This project is designed for both direct use in research and as a platform for building custom, data-driven chemistry applications.

Project Layout

simmate/
├── .github/                # CI/CD and contribution templates
├── docs/                   # MkDocs documentation
│   ├── full_guides/        # Deep-dive guides (CRITICAL for building new apps)
│   │   ├── apps/           # Creating and using custom apps
│   │   ├── compute_setup/  # HPC, Kubernetes, and local resources
│   │   ├── contributing/   # Developer setup and AI guidelines
│   │   ├── database/       # ORM, custom tables, and data management
│   │   ├── toolkit/        # Scientific objects (Structure, Molecule)
│   │   ├── website/        # UI, HTMX components, and REST API
│   │   └── workflows/      # Custom workflow creation
│   ├── apps/               # Quickstart guides for specific apps
│   ├── getting_started/    # Tutorial series for new users
│   └── change_log.md       # Change log for tracking updates
├── envs/                   # Docker and Helm configuration
├── src/
│   └── simmate/
│       ├── apps/           # Specialized modules (VASP, Materials Project, etc.)
│       ├── command_line/   # Typer CLI entry points
│       ├── compute/        # Backend for job submission and worker management
│       ├── config/         # Django/Simmate settings (Source of truth: load_settings.py)
│       ├── database/       # Django models and ORM infrastructure
│       ├── toolkit/        # Scientific objects (Structure, Molecule, etc.)
│       ├── utils/          # General helper functions
│       ├── website/        # Django-based UI (and custom HTMX utils)
│       ├── workflows/      # Core workflow engine and execution logic
│       ├── conftest.py     # Shared Pytest fixtures
│       └── __init__.py     # Package entry point
├── pyproject.toml          # Project metadata and dependencies
└── README.md

Core Concepts

  • Apps (simmate/apps/): Specialized modules for specific tools (e.g., VASP), databases (e.g., Materials Project), or administrative tasks (e.g., Inventory Management).
  • Toolkit (simmate/toolkit/): Domain-specific objects like Structure, Molecule, and Composition. These primarily wrap or inherit from pymatgen or rdkit.
  • Database (simmate/database/): Django-based models and ORM infrastructure. Provides base models and mixins for application-specific data tables.
  • Workflows (simmate/workflows/): Base classes and execution logic for building, monitoring, and distributing computational tasks.

Key Technologies

  • Language: Python
  • Web/DB: Django (with HTMX for dynamic UI)
  • CLI: Typer (Primary entry point: simmate)
  • Scientific: PyMatGen, RDKit, Pandas, NumPy
  • Testing: Pytest, Pytest-Django
  • Docs: MkDocs (Material theme)

App Structure (src/simmate/apps/)

Apps follow a consistent (though optional) layout depending on their purpose (simulation, database access, or UI).

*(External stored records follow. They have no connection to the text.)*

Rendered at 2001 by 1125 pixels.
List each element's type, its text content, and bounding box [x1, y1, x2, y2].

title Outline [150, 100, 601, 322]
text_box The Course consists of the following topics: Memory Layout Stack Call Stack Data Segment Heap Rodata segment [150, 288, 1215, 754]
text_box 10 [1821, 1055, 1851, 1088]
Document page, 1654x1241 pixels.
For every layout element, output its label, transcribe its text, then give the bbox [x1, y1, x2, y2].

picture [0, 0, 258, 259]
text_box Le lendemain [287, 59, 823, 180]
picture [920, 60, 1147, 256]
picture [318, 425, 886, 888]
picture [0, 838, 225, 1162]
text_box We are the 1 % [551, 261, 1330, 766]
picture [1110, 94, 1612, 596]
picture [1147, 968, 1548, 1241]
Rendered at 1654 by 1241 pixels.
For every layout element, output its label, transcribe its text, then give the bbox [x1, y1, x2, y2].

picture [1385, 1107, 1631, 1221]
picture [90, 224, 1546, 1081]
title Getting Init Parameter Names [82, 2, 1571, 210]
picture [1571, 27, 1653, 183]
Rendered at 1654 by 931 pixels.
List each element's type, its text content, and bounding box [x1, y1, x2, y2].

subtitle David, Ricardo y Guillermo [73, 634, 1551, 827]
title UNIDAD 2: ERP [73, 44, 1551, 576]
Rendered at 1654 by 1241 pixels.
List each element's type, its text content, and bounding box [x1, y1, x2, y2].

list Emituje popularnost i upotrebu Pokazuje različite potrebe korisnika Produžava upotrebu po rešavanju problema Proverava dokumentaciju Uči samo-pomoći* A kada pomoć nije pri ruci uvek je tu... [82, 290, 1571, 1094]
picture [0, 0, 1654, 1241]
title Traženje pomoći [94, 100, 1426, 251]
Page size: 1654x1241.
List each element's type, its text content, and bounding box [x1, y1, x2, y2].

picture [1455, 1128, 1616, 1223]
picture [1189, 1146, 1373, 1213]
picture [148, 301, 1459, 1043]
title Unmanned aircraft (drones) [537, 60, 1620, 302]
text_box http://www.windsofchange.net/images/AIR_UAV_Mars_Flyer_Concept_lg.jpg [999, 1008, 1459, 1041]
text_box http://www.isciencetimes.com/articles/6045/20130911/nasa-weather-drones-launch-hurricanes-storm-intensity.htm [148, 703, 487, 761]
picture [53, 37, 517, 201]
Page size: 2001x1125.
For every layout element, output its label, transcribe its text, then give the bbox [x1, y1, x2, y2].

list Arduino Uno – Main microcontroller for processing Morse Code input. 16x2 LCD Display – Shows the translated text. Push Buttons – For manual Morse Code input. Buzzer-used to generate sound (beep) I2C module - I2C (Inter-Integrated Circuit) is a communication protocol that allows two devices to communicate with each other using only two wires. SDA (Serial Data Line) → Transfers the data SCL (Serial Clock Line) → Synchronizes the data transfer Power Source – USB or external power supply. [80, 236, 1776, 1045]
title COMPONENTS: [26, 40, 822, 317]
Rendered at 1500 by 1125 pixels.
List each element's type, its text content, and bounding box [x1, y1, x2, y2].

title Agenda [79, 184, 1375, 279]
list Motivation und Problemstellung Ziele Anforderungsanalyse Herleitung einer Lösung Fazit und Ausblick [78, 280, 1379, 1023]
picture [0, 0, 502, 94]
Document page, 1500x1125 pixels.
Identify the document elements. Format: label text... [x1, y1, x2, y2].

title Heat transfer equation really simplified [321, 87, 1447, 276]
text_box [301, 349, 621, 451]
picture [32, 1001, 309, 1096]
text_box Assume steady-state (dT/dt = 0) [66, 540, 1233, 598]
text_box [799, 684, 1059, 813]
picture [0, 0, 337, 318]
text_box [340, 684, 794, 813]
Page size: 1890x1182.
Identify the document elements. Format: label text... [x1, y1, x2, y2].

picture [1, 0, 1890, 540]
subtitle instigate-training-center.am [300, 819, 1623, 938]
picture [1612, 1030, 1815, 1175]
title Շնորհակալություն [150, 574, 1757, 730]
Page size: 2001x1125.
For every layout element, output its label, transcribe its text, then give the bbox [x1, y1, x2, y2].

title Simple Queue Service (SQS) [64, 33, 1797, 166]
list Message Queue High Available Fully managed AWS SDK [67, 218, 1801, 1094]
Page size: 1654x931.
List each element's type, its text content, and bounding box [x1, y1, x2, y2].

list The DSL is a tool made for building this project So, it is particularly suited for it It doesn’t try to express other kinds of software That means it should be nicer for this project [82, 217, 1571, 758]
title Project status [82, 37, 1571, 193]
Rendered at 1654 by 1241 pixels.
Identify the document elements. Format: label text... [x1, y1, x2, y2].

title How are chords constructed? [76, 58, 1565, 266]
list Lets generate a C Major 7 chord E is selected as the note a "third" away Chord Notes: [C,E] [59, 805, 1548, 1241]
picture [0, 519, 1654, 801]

  • config.py: App-specific settings and logic.
  • models.py / models/: Django models for database tables.
  • migrations/: Auto-generated database migration files.
  • workflows/: App-specific workflows (must be imported in __init__.py).
  • inputs/ & outputs/: File I/O utilities for external codes.
  • error_handlers/: ErrorHandler implementations to detect and fix runtime errors.
  • command_line/: Custom CLI subcommands.
  • urls.py, views.py, templates/: Web UI components (Django/HTMX).
  • components/: HTMX-based UI components (via simmate.website.htmx.components).
  • client.py: API clients for external services (e.g., Materials Project, PubChem).
  • schedules/: Periodic tasks (used by simmate compute start-schedules).

Toolkit Details (src/simmate/toolkit/)

Scientific logic independent of the database.

  • base_data_types/: Core objects (Structure, Molecule, Composition) wrapping Pymatgen/RDKit.
  • symmetry/: Analysis, spacegroup detection, and standardization.
  • transformations/: Manipulation (strain, supercells, substitutions).
  • validators/: Physical and chemical validation logic.
  • visualization/: Rendering utilities for toolkit objects.
  • featurizers/: ML feature generation from toolkit objects.

Database Architecture (src/simmate/database/)

  • core/: Fundamental base models for all database tables (e.g., DatabaseTable, SearchResults).
  • mixins/: Standardized reusable model mixins for scientific data (e.g., Structure, Relaxation, Calculation).
  • workflow_results/: Re-exports base types for app models.
  • external_connectors/: Legacy syncing scripts (use client.py in apps for new work).
  • Key Classes:
    • DatabaseTable: Base model with from_toolkit() and to_toolkit() support, as well as HTML/Archive mixins.
    • Calculation: Extends DatabaseTable with job metadata (run_id, status).
    • Structure (mixin): Adds to_toolkit() and stores core structure data (lattice, sites).

Website Architecture (src/simmate/website/)

The web interface is built with Django and HTMX.

  • server/: The root Django project containing settings, URLs, ASGI, and WSGI configurations.
  • core/: Shared components, templates, static files, and base models for the UI.
  • data_explorer/: App for searching and exploring database tables.
  • workflow_explorer/: App for submitting workflows and viewing results/analytics.
  • htmx/: Base classes and utilities for HTMX-based components.

Workflows and Execution (src/simmate/workflows/ & src/simmate/compute/)

  • src/simmate/workflows/core/:
    • Workflow: Base class for any automated task.
    • ErrorHandler: Interface for fixing simulation failures.
  • src/simmate/workflows/common/:
    • S3Workflow: Handles file-based codes (VASP/QE) with automated I/O.
    • StagedWorkflow: Manages multi-stage/chained runs.
  • src/simmate/compute/: Backend for job submission and worker management (Executor, Worker, and Scheduler).

Coding Conventions

  • Type Hints: Required for all new code. Keep them simple and use built-in types.
  • File Paths: Always use pathlib.Path.
  • Docstrings: Use Google-style docstrings.
  • Formatting: Adhere to black and isort conventions.

Testing & Validation

  • Fixtures: Use src/simmate/conftest.py (e.g., structure, composition).
  • Mocking: Mock external scientific codes unless performing integration tests.
  • Commands:
    • Test: simmate dev test
    • Lint: simmate dev lint
    • Migrations: simmate database update (generates and applies migrations).

AI Agent Guidelines

  • Tool Restrictions: Do NOT use python (scripts), git, pytest, linting tools, or database migrations. The user will handle testing, linting, and migrations manually. Bulk updates via Python scripts are strictly prohibited as they have proven ineffective.
  • Dependencies: Verify pyproject.toml before assuming a library is available.
  • Documentation: Always refer to docs/full_guides/ when building new apps or workflows. These guides provide essential architectural patterns, naming conventions, and best practices.
  • Change Log: Always document your changes in the changelog.